Using capillary sequencing, the team was able to completely sequence 156 new insertion sequences, identifying novel exons and noncoding regions not annotated in the reference genome.
For instance, they showed that some of the common insertions differed in allele frequency among populations. In African populations, for example, the average insertion allele frequency for variable loci was significantly greater than among Europeans or Asians, which the authors wrote was a "pattern suggestive of either selection or genetic drift since the migration of humans out of Africa."
One of the Yoruban genomes they analyzed has also been sequenced and de novo assembled by a group from BGI, so the researchers were able to compare that approach to their clone-based approach. They found that many of the new contigs were only partially represented in the de novo assembly, and that more than one third of the contigs were fragmented.
Kidd said that there were advantages to both methods. The BGI group achieved "a much higher coverage, so they found a lot of things we didn't find. But, in terms of getting the structure and assembly in regions where there was repetitive sequence or duplicate sequence, the [de novo] assembly was not as complete or accurate," he said.
BGI's Wang noted that his group sequenced and de novo assembled the Yoruban genome about two years ago and that next-generation technology has improved since that time.
The current paper shows next-generation sequencing's "low capability to deal with retrotransposon regions," he said. "This could be potentially solved by improved paired-end sequencing protocols, longer reads, and more powerful data-mining in bioinformatics; or even by short-read sequencing and de novo assembly clone-to-clone."
In the future, Wang added, "we do not think capillary sequencing will be unnecessary, but researchers should be able to solve most of the problems by new-generation sequencing technologies."
Kidd said that the group's next steps will be to continue to characterize the novel sequences, particularly in regions of highly repetitive regions or duplicate regions. He said they would also incorporate next-generation data from newer whole-genome sequencing projects.
"Regions where there are larger segments or segments that are more variable or highly polymorphic are probably good segments to go after to make sure that we have all the sequence," he said.
Wang added that while the work contributed novel insertions to the reference genome, an important question to keep in mind going forward is how crucial having a reference genome will be.
For the time being, he said, having a high-quality reference genome is important.

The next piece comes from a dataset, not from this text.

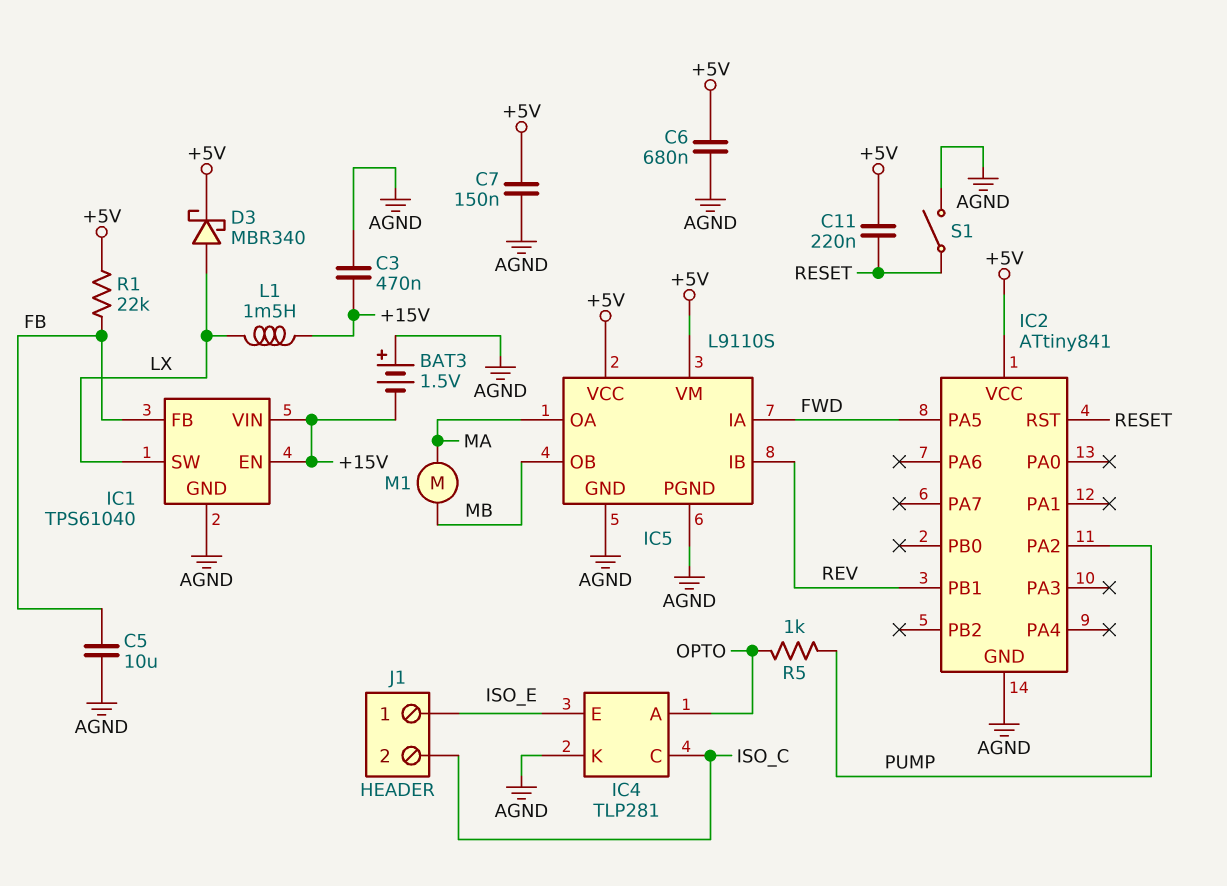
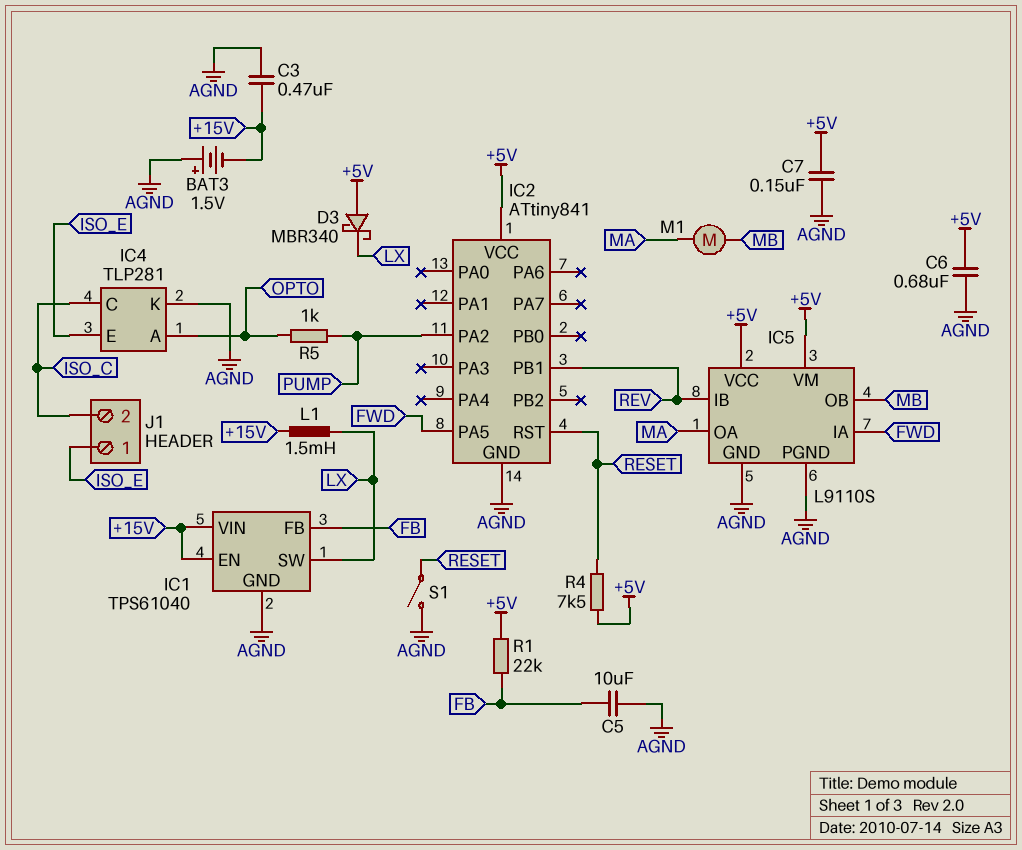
C11: 220nF (+5V, RESET) -> none
D3: schottky MBR340 (A LX, K +5V) -> schottky MBR340 (A +5V, K LX)
R4: none -> 7.5k (+5V, RESET)

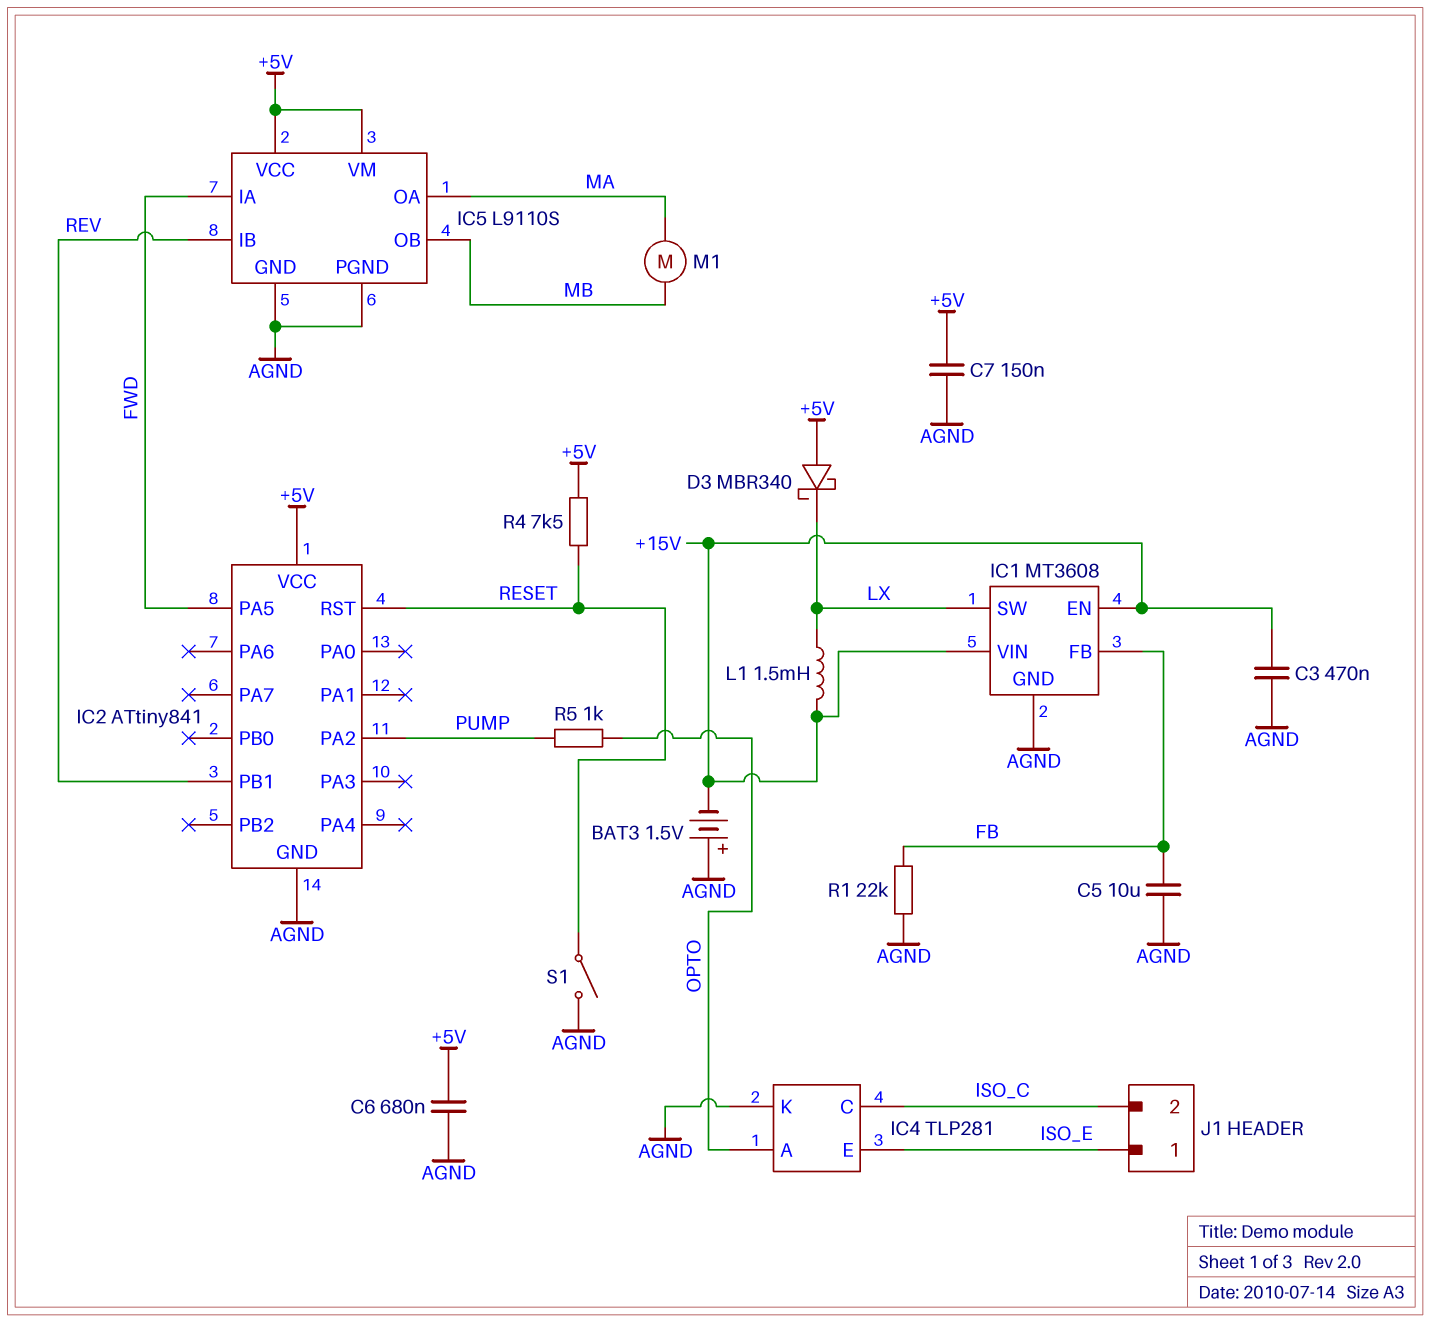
IC1: TPS61040 -> MT3608
R1: 22k (+5V, FB) -> 22k (AGND, FB)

But, "as the sequencing costs continuously go down, the necessity is decreasing." Advances in assembly technology and further cost reductions could eventually allow researchers to assemble an appropriate reference genome de novo for each sequencing study, he said.

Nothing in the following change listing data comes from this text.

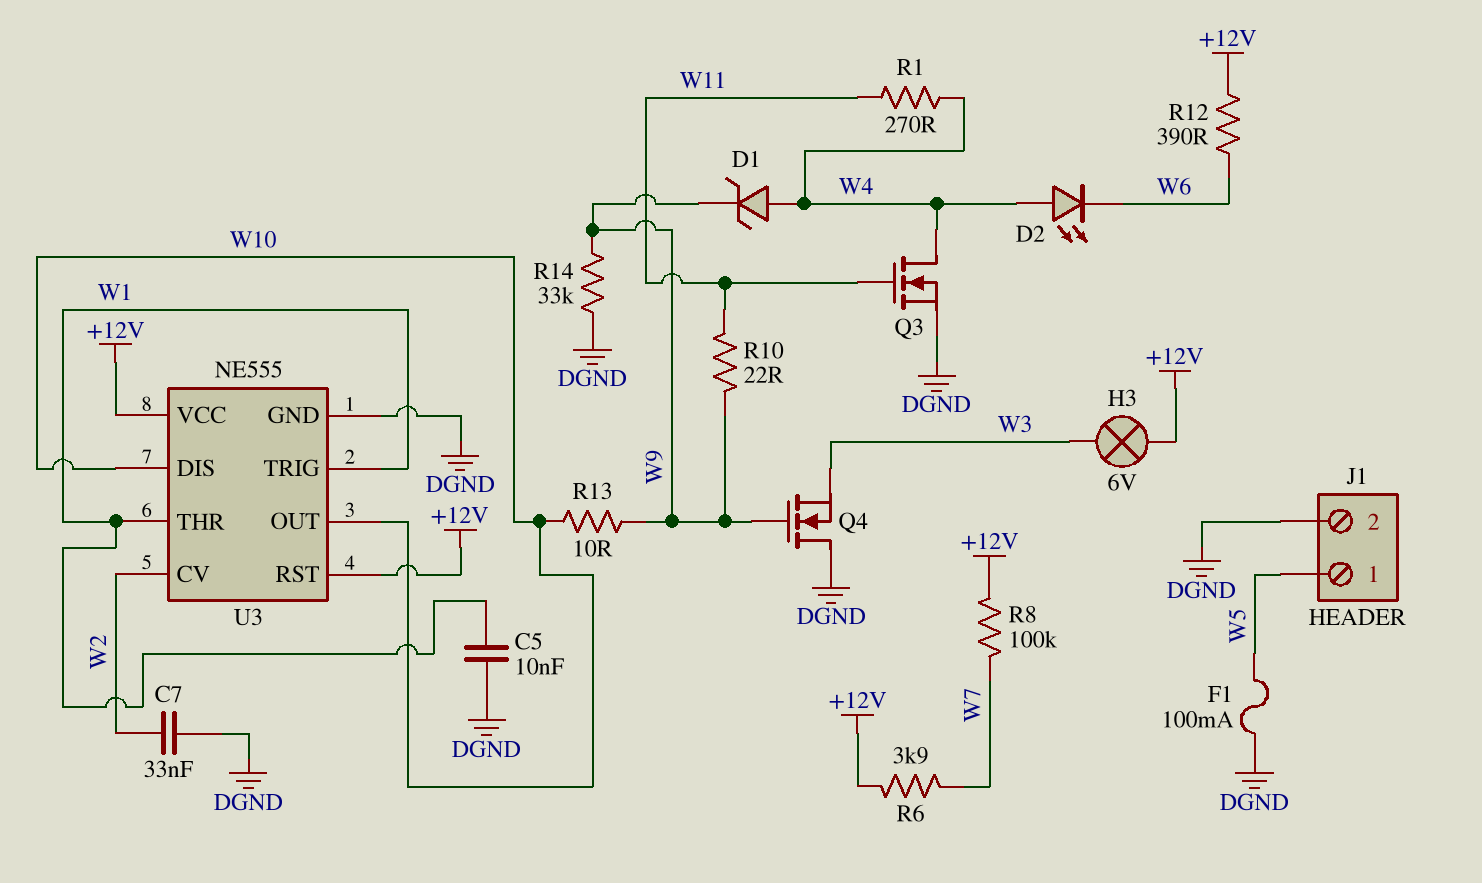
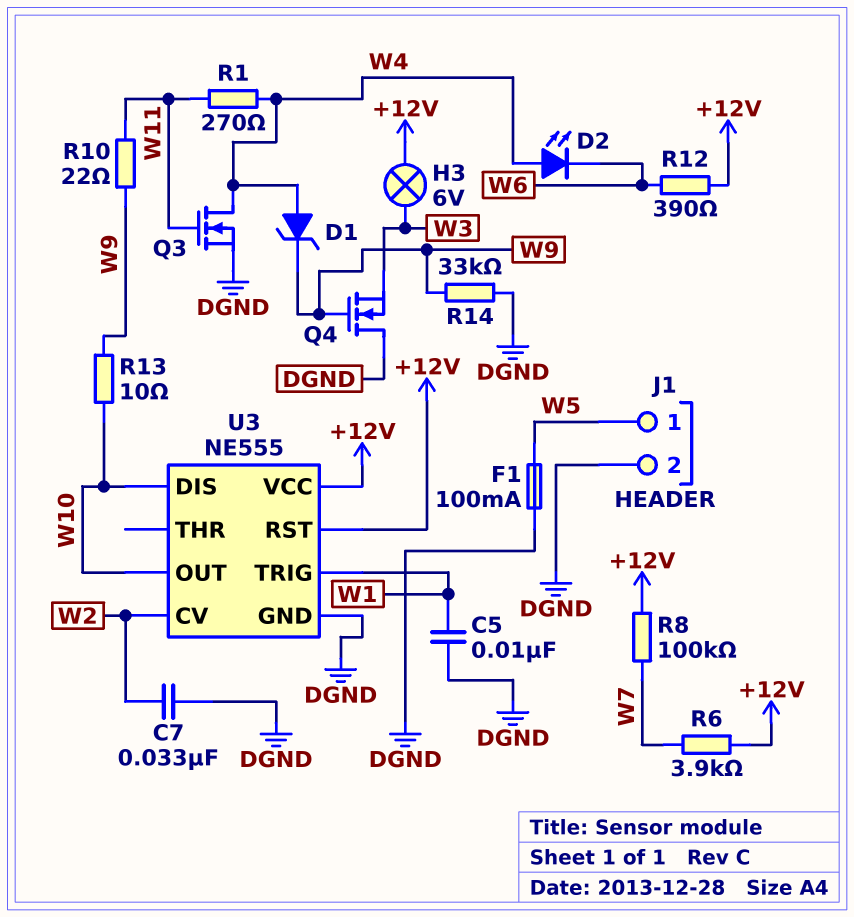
U3 pin THR: W1 -> none

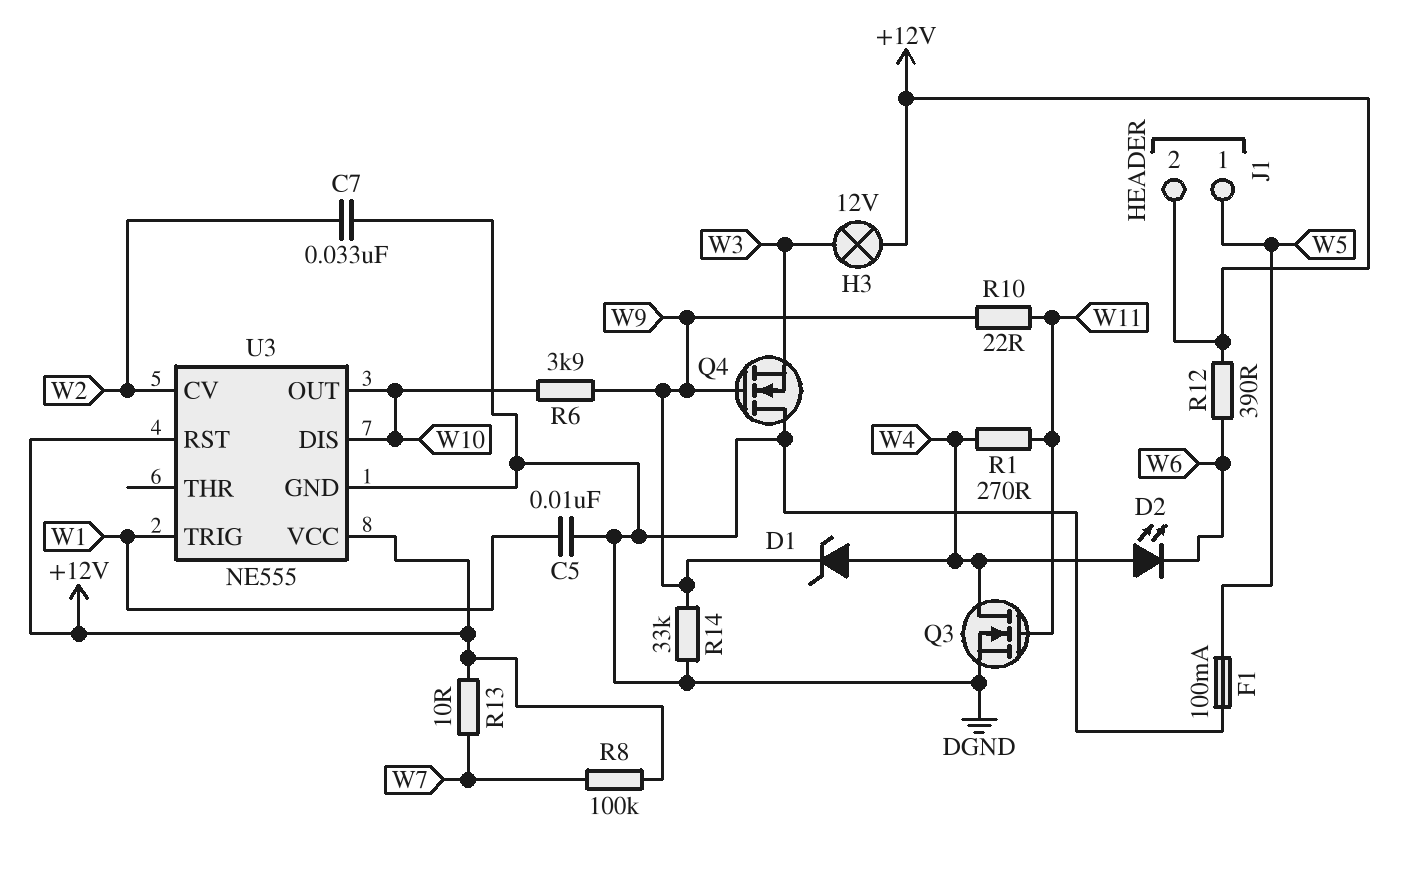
H3: lamp 6V (+12V, W3) -> lamp 12V (+12V, W3)
J1 pin 2: DGND -> +12V
R6: 3.9k (+12V, W7) -> 3.9k (W9, W10)
R13: 10 (W9, W10) -> 10 (+12V, W7)

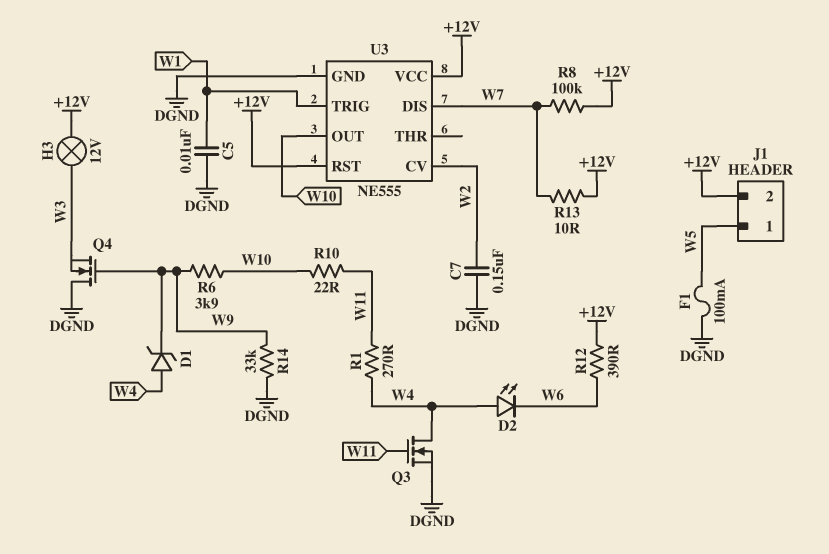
C7: 33nF (DGND, W2) -> 150nF (DGND, W2)
R10: 22 (W9, W11) -> 22 (W10, W11)
U3 pin DIS: W10 -> W7

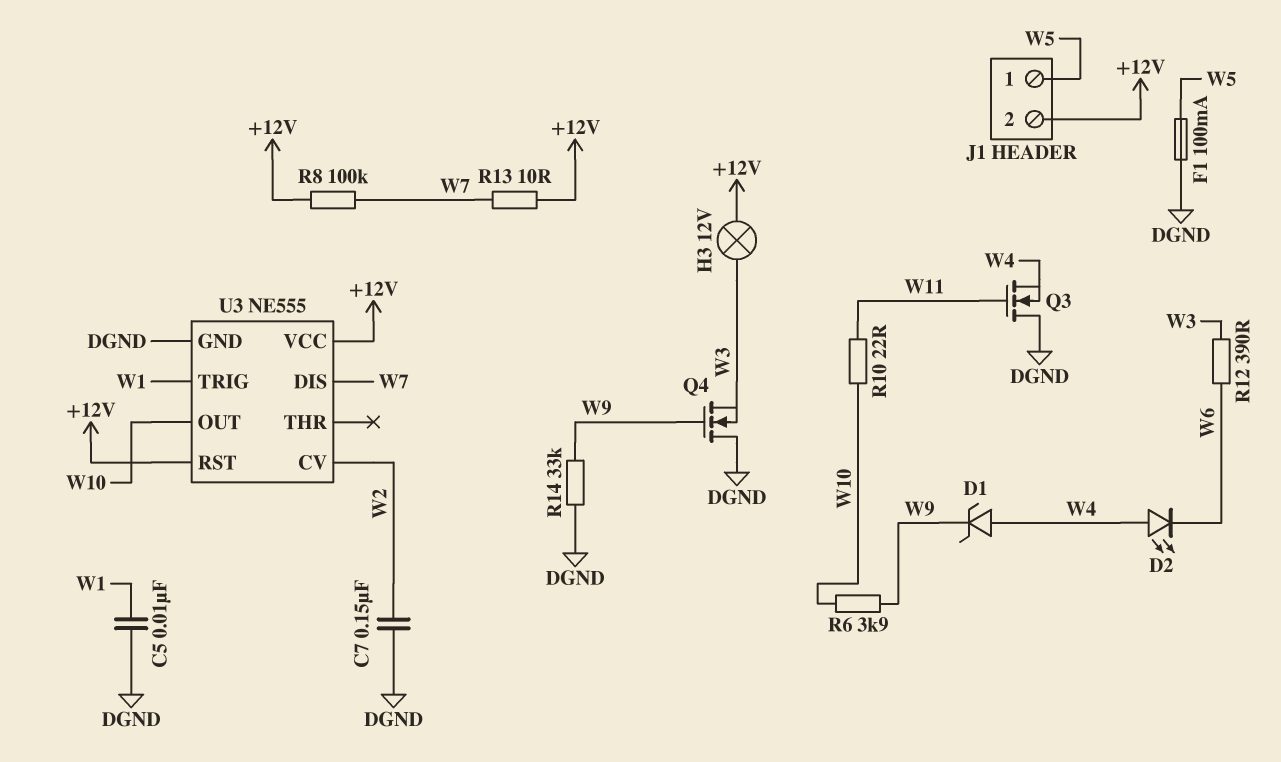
Q3: NMOS (G W11, D W4, S DGND) -> NMOS (G W11, D DGND, S W4)
R1: 270 (W4, W11) -> none
R12: 390 (+12V, W6) -> 390 (W3, W6)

"And, even a perfect reference genome does not indicate other human genomes could be completely deciphered by mapping-based approaches, as structural variations and individual-specific sequences require assembly approaches to be properly identified," Wang said. "Therefore, we think the future form of reference genome may need to be adapted to variability, such as a graph-structured pan-genome," which BGI is currently working to build and that aims to include sequences specific to individuals as well as common shared sequences (IS 12/8/2009).